Incidence d'une diminution de 10.000 unités des effectifs de l'État (en équivalent temps plein)

Sous l'hypothèse d'une stabilité des effectifs et du maintien du pouvoir d'achat des mesures générales, la masse salariale brute de l'État en 1997 serait de 400,3 milliards de francs. Une réduction de 10.000 des effectifs de l'État (soit - 0,45 % environ) par non-remplacement d'une partie des départs à la retraite se traduirait par une économie de 1,2 milliards de francs sur les charges salariales de l'État. Cet effet, somme toute faible, au moins à court terme, s'explique par le phénomène suivant : le salaire des fonctionnaires en fin de carrière est en moyenne 56 % plus élevé que celui des débutants, de sorte que le non-remplacement des sorties induit une augmentation mécanique du salaire par tête, par le biais du vieillissement des effectifs en activité. (On parle alors d'un "effet Glissement-Vieillesse-Technicité positif). Pour une diminution de 25.000 unités des effectifs, l'économie pour l'État la première année est de l'ordre de 3 milliards de francs.
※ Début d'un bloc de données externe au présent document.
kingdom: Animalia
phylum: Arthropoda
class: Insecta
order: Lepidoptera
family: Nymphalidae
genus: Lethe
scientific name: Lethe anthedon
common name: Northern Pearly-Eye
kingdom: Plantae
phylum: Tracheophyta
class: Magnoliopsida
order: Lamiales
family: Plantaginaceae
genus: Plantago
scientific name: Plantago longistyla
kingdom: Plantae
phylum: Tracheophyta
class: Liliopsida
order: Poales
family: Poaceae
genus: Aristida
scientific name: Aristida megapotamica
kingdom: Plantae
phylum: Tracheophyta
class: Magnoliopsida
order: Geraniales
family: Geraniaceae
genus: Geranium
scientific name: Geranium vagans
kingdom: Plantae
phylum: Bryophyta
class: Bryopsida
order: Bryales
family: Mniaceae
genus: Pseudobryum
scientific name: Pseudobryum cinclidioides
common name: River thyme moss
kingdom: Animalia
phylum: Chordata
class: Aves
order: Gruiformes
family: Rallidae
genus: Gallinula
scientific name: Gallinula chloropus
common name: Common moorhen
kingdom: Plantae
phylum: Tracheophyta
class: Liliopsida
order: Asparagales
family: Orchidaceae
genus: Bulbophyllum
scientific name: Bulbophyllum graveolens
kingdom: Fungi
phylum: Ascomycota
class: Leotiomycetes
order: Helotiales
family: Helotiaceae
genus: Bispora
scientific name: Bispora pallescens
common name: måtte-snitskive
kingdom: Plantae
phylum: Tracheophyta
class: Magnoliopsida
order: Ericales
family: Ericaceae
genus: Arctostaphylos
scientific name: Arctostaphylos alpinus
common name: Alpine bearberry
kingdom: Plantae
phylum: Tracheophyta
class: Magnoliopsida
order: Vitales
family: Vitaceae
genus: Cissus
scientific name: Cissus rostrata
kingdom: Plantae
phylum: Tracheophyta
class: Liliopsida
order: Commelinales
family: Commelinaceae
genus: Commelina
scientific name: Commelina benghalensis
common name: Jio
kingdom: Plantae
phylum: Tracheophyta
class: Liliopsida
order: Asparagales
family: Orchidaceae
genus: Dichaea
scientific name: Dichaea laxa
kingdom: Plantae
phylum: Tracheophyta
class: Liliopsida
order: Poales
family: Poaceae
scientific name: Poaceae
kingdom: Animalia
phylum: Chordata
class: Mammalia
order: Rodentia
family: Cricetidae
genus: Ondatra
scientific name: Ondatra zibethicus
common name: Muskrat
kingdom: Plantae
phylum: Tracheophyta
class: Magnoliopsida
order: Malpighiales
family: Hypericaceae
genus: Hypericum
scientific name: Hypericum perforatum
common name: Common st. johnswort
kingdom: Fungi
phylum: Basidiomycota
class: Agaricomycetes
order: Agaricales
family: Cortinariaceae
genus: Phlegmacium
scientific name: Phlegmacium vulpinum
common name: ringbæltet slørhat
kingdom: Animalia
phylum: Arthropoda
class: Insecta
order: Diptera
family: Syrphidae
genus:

À terme toutefois, l'effet d'une baisse des effectifs est plus important : l'effet sur la masse salariale devrait être proportionnel à la réduction des effectifs, soit un gain de 2,1 milliards de francs (sur la base des salaires 1996) dans le cas d'une baisse de 10.000 unités des effectifs de l'État, de 5,25 milliards de francs dans le cas d'une baisse de 25.000 unités des effectifs de l'État.

À terme également, les dépenses de fonctionnement liées à une réorganisation devraient diminuer.

L'effet financier des deux mesures doit bien sûr être apprécié dans le cadre plus large d'un examen en opportunité.

3. Des prolongements indispensables

Cette analyse préalable à l'exercice d'économies budgétaires devrait permettre, selon votre commission des Finances, d'apporter trois types d'améliorations dans la discussion budgétaire au Parlement.

a) Un nouveau mode de régulation

Une telle approche des dotations budgétaires, accompagnée d'une marge d'économies possibles, devrait rendre possible une inscription réaliste de dotation pour charges imprévues par ministère, qui serait actée par le Parlement et éviterait la traditionnelle opération de régulation budgétaire forfaitaire.

b) Une présentation pluriannuelle du budget

Afin de mieux évaluer les conséquences des choix arrêtés, le Parlement devrait pouvoir disposer d'une programmation pluriannuelle des grandes catégories de dépenses, le vote du budget ne pouvant plus se situer dans la perceptive stricte de 1'"exercice budgétaire", -et ce d'autant plus que le Parlement est amené à se prononcer sur des lois quinquennales.

c) Des critères d'évaluation

Il n'est bien sûr pas possible de prévoir une évaluation préalable de chaque action avant de réfléchir sur les économies budgétaires.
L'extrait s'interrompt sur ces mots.